■ **TASK DIRECTIONS**
Turn the lines of the entries below into a JSON list of strings, one string per line, beginning with the line that contains "scientific name: Eragrostis maypurensis" and running through the final line of the entries. Leave out any blank lines.

— START EXERCISE INPUT —

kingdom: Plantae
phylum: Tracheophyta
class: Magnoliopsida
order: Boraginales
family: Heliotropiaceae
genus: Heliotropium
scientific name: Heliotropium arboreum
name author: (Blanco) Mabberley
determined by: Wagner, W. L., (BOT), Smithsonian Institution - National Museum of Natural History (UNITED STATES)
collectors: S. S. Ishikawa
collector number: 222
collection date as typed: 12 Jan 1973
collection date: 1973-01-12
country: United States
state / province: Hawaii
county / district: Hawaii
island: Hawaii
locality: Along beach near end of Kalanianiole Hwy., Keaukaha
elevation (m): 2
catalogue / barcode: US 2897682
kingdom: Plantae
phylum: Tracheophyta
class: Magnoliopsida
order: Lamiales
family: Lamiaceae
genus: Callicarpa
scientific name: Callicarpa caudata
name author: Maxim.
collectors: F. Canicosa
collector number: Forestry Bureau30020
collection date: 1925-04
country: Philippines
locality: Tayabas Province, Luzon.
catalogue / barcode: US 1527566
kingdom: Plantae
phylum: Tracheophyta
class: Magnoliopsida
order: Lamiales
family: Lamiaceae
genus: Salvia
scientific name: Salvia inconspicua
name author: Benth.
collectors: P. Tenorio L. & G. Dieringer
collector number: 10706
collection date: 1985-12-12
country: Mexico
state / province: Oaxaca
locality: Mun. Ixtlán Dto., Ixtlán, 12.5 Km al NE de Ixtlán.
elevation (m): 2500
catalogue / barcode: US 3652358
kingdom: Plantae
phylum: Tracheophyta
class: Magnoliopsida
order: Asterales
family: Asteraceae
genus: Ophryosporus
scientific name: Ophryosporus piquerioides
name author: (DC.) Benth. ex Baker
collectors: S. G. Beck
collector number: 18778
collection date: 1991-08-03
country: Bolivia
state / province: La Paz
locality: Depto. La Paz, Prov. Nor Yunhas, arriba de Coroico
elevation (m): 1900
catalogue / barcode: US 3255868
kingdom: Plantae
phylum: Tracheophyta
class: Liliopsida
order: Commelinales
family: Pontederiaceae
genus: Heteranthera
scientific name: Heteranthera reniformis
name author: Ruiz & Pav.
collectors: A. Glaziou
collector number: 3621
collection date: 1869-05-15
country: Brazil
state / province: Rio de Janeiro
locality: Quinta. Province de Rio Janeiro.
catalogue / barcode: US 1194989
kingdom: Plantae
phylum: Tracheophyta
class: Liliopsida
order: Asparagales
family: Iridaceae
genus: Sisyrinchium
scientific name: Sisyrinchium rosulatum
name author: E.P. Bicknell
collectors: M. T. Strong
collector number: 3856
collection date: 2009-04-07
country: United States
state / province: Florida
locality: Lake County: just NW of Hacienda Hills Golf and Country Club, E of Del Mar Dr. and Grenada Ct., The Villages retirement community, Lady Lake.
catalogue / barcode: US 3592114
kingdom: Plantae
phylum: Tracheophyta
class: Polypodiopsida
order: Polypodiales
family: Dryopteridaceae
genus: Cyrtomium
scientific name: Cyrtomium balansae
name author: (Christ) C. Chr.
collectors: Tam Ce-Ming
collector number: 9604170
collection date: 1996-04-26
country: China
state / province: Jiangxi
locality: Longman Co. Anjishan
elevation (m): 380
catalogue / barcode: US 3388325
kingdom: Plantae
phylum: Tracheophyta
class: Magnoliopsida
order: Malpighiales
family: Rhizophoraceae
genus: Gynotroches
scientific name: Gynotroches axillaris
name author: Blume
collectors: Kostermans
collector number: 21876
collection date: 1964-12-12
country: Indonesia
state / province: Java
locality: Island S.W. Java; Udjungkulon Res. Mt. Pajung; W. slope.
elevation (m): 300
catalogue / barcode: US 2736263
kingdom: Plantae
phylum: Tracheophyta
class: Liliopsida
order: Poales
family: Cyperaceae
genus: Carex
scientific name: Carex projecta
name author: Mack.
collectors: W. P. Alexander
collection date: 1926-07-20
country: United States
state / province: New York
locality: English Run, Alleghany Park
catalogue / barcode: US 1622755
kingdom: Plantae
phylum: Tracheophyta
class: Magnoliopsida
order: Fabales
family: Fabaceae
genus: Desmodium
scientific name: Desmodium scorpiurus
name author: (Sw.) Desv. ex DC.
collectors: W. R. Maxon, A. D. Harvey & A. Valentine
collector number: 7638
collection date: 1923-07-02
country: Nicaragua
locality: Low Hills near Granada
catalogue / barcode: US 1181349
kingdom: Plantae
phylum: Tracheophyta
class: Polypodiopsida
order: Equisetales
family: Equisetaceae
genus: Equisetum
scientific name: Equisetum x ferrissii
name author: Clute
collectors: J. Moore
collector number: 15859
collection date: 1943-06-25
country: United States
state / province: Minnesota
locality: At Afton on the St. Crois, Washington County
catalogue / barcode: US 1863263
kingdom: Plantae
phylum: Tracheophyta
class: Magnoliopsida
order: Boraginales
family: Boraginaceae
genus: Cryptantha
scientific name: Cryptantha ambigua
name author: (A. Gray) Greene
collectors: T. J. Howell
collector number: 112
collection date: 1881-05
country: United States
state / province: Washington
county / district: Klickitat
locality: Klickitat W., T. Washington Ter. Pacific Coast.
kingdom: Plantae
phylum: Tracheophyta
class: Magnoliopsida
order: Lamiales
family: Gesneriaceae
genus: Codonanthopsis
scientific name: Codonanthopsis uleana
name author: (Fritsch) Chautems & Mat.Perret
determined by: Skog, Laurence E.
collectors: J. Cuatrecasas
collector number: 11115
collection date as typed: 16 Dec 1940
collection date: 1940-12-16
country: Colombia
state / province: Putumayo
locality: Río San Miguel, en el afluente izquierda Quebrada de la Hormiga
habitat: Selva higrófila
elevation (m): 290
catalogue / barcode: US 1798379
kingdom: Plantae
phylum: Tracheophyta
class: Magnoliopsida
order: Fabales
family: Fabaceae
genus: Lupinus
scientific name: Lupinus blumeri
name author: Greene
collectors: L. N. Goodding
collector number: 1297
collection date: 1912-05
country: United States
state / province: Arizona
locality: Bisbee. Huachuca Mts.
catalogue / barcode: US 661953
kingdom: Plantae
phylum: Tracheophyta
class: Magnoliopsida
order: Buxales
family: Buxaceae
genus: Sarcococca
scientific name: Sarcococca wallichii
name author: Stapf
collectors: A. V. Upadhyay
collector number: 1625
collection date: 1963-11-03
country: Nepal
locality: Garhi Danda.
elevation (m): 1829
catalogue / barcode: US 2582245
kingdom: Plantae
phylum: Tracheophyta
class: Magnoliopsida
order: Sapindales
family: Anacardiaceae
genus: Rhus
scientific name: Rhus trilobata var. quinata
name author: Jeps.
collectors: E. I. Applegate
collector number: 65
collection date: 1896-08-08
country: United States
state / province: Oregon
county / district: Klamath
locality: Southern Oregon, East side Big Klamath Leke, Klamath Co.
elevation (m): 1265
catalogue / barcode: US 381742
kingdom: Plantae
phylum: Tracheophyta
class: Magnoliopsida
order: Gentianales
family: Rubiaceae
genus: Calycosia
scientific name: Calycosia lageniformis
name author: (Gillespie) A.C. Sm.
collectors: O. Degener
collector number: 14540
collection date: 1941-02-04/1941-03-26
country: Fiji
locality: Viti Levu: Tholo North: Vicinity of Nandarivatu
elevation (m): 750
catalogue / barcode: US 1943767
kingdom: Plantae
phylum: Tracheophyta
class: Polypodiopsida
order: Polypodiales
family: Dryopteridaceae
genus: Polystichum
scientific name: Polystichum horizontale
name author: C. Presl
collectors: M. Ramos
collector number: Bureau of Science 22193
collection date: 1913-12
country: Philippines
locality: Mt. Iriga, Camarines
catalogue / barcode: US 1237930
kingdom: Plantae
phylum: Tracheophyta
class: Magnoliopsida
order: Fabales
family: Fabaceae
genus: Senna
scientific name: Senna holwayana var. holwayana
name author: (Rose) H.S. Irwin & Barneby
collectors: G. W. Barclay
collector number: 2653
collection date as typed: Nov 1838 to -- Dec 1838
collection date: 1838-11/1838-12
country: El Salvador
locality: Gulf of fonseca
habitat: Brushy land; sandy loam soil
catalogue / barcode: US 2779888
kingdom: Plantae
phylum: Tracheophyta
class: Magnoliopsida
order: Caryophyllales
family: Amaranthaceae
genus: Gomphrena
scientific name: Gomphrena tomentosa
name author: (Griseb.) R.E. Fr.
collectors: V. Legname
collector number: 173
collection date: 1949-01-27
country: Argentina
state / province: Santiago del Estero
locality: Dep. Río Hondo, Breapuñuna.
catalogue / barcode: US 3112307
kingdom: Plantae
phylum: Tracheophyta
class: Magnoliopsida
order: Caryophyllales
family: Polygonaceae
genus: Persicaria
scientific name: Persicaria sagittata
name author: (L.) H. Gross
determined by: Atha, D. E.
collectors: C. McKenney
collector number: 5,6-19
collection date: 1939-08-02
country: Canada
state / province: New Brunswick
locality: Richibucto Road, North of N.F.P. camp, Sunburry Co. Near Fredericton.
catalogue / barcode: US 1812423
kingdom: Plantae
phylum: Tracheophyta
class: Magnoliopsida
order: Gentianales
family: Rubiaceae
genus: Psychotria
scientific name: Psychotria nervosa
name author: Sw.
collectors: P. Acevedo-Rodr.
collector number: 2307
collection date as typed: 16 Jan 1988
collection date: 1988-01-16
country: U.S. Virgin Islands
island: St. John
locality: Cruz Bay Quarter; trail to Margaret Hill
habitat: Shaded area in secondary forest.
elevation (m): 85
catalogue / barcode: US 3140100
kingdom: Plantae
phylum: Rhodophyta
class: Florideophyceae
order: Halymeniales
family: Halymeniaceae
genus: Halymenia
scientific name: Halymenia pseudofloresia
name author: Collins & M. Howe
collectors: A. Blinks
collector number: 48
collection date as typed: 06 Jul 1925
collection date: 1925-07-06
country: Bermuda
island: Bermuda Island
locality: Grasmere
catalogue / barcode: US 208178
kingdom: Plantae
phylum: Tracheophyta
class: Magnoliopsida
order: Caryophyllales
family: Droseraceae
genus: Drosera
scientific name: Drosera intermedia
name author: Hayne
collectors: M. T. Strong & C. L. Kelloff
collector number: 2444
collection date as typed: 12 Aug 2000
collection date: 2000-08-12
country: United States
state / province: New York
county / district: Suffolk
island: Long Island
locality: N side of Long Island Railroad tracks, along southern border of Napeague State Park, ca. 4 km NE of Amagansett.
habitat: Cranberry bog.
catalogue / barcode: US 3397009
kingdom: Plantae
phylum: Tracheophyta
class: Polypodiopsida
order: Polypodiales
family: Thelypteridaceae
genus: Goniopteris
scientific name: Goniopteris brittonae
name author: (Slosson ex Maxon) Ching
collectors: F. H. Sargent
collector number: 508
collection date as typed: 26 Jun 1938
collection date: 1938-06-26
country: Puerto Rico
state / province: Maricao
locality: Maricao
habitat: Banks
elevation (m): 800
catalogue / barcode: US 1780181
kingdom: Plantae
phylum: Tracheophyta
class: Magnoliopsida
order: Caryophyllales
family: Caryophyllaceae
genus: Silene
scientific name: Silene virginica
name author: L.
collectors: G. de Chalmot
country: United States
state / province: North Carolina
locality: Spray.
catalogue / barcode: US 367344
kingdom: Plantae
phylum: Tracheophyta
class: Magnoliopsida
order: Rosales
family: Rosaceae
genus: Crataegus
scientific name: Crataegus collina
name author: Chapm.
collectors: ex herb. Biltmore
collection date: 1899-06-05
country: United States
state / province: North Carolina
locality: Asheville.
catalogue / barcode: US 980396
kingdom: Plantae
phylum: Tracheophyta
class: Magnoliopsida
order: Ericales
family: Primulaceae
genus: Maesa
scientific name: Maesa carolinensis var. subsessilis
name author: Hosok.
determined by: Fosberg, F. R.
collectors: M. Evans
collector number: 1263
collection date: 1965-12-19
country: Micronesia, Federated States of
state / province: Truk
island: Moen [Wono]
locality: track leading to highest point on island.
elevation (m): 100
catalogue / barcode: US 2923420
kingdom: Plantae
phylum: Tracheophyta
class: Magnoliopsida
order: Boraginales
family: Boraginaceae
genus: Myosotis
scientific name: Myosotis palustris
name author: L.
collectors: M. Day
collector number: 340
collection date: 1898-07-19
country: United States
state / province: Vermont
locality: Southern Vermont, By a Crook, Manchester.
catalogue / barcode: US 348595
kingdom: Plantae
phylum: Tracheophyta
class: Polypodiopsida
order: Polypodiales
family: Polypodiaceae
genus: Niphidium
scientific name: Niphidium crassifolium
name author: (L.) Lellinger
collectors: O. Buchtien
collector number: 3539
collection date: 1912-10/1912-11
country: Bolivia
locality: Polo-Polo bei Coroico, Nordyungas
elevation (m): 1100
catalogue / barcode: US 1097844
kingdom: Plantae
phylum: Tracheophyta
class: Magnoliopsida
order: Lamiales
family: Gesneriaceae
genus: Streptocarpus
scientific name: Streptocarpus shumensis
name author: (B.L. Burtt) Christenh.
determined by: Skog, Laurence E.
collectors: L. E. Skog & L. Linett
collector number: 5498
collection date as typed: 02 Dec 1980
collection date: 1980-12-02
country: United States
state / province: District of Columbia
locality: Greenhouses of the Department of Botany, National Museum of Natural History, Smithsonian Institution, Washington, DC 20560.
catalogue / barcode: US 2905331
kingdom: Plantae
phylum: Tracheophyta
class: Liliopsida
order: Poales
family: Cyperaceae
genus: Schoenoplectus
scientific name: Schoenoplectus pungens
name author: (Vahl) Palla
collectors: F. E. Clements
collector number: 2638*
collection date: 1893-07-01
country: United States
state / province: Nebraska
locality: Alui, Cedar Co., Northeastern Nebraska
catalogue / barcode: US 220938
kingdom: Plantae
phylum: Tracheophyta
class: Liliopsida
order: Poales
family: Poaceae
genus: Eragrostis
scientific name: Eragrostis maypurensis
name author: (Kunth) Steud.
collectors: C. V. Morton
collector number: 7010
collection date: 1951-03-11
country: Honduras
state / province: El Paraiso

— END EXERCISE INPUT —

■ **RESPONSE FOR THIS EXERCISE**
[
  "scientific name: Eragrostis maypurensis",
  "name author: (Kunth) Steud.",
  "collectors: C. V. Morton",
  "collector number: 7010",
  "collection date: 1951-03-11",
  "country: Honduras",
  "state / province: El Paraiso"
]